This morning, the United States Court of Appeals for the Second Circuit entered an order, upholding protection under Title VII of the Civil Rights Act of 1964 (“Title VII") for sexual orientation discrimination in the workplace. The order followed an en banc review of a July 2017 decision by the Eastern District of New York. The panel held that “sexual orientation discrimination is motivated, at least in part, by sex and is thus a subset of discrimination.”

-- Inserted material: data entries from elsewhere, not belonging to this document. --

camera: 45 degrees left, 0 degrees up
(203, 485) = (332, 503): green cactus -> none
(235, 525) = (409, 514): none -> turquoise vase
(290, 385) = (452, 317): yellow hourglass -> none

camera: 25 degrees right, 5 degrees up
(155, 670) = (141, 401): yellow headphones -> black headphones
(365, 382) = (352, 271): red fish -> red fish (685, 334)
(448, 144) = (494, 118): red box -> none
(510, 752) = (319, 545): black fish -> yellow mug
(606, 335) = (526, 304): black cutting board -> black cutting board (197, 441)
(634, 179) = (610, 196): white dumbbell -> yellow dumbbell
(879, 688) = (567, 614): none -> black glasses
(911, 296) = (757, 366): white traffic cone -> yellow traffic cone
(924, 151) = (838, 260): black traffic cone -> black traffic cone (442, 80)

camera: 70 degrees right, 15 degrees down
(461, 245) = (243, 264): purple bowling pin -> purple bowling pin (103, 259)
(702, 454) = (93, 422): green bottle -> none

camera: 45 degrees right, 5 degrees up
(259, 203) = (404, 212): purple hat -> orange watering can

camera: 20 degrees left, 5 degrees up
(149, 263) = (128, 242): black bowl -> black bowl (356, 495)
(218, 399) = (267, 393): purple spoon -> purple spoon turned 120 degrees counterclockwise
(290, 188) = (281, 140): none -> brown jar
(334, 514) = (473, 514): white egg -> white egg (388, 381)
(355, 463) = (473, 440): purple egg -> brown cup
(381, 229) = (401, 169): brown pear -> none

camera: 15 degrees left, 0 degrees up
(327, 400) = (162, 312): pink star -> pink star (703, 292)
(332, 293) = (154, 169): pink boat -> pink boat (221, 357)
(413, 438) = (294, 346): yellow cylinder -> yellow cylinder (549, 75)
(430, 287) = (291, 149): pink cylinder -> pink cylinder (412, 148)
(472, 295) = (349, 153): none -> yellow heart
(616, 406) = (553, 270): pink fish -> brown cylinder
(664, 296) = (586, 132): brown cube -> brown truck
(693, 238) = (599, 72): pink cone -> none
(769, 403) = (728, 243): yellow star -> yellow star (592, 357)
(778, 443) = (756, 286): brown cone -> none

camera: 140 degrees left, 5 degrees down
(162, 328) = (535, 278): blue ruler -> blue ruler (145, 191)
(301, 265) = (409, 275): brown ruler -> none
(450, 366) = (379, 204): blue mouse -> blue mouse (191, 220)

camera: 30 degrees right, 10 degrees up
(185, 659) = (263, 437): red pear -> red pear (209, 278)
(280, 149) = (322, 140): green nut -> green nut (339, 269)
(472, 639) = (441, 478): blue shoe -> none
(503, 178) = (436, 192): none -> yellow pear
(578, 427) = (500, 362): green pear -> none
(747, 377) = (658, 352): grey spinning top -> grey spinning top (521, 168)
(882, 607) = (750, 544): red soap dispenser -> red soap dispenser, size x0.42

This ruling aligns the Second Circuit with a landmark decision from the Seventh Circuit. Although the United States Supreme Court declined to review a contrary decision from the Eleventh Circuit in December 2017, this may offer the Supreme Court another opportunity to resolve the growing Circuit split over the applicability of Title VII sexual discrimination protection to discrimination pertaining to sexual orientation and sexual identity.
The Equal Employment Opportunity Commission (“EEOC”) has previously taken the position that sexual orientation is a protected class. As such, the EEOC filed an amicus brief in support of the estate of the plaintiff in this lawsuit, arguing that he was wrongfully terminated for revealing to a client that he was gay. However, in support of the employer, the United States Justice Department took a contrary position and filed its own amicus brief, opposing the inclusion of LGBT protection under Title VII.
Employers should continue to be mindful of this developing issue of LGBT employment protection when implementing company policies and employment manuals.